I get out nearly every day, picking up trash surrounding the building, especially the covered bus shelter in front, so I get some fresh air. But other than that I stay inside except for going shopping or appointments. Which is really a change over how I used to be. Used to go for walks all the time. Used to go see people all the time. But I just don't get out. And don't want to depress people, so rather just fade into the past with good memories of me. Which is maybe not fair on my part, my friends, and they are friends, should be given the option rather than my just vanishing, but I've always been this way, it's part of my problems, not keeping in touch with people, not seeming to be capable of keeping in touch if not actively involved in doing something. It ties in with my disabilities, the inability to do things that don't grab my attention, so if nothing grabs my attention I don't do anything. Which is as bad as it sounds. My diet is fairly good at least, sleep is pretty good, spend my days at the computer, mainly the Whateley Academy Crystal Hall forums and wiki, the Whateley Academy stories catch my interest even after many rereads, don't get enough physical activity which is reflected in my blood pressure, listen to the local classical music station from waking until bed.

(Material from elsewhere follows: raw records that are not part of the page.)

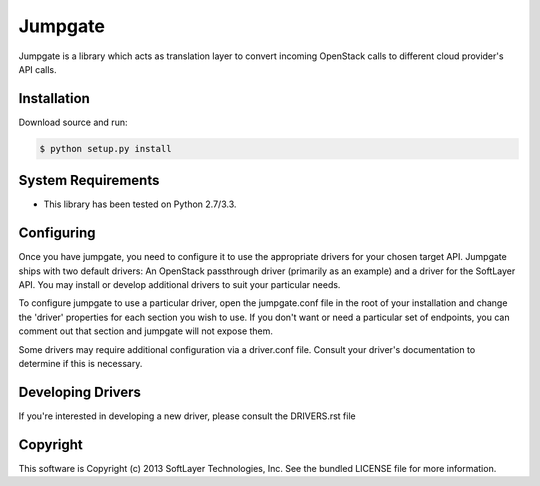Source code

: Jumpgate
========

Jumpgate is a library which acts as translation layer to convert incoming OpenStack calls to different cloud provider's API calls.

Installation
------------

Download source and run:

.. code-block:: bash
	
	$ python setup.py install


System Requirements
-------------------
* This library has been tested on Python 2.7/3.3.


Configuring
-----------
Once you have jumpgate, you need to configure it to use the appropriate drivers for your chosen target API. Jumpgate ships with two default drivers: An OpenStack passthrough driver (primarily as an example) and a driver for the SoftLayer API. You may install or develop additional drivers to suit your particular needs.

To configure jumpgate to use a particular driver, open the jumpgate.conf file in the root of your installation and change the 'driver' properties for each section you wish to use. If you don't want or need a particular set of endpoints, you can comment out that section and jumpgate will not expose them.

Some drivers may require additional configuration via a driver.conf file. Consult your driver's documentation to determine if this is necessary.


Developing Drivers
------------------
If you're interested in developing a new driver, please consult the DRIVERS.rst file 


Copyright
---------
This software is Copyright (c) 2013 SoftLayer Technologies, Inc.
See the bundled LICENSE file for more information.
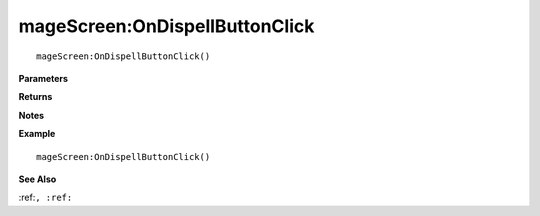 .. _mageScreen_OnDispellButtonClick:

===================================
mageScreen\:OnDispellButtonClick 
===================================

.. description
    
::

   mageScreen:OnDispellButtonClick()


**Parameters**



**Returns**



**Notes**



**Example**

::

   mageScreen:OnDispellButtonClick()

**See Also**

:ref:``, :ref:``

One thing I need to focus on now is entering the financial information from the Olympia bank account, so I can do Mom's taxes. But it has to grab my attention. I should position the files so I see them, that'd help. (pause) OK, just did that, we'll see if that helps, it should. Just like I need to remember that the gate to the side yard has fallen down and that I need to fix it. (pause) OK, post-it note put up.

I do as well as I do because so much can be done online these days, banking, bills, shopping. And my food shopping, I buy in bulk so I don't need to go out that often. A tank of gas lasts me most of a year at this point. That'll change once I move, will have further to travel to Costco and the food co-op, plus seeing my sister and mother. And who knows, if I get everything organized with enough space, I might become active again; get to where I can have people over again. I've still got the impressive library, although I seem to have given away my SCA publications, my old TIs and CAs, etc.

Guess that's all for now, thought I'd but some thoughts down, just to prove I was still here.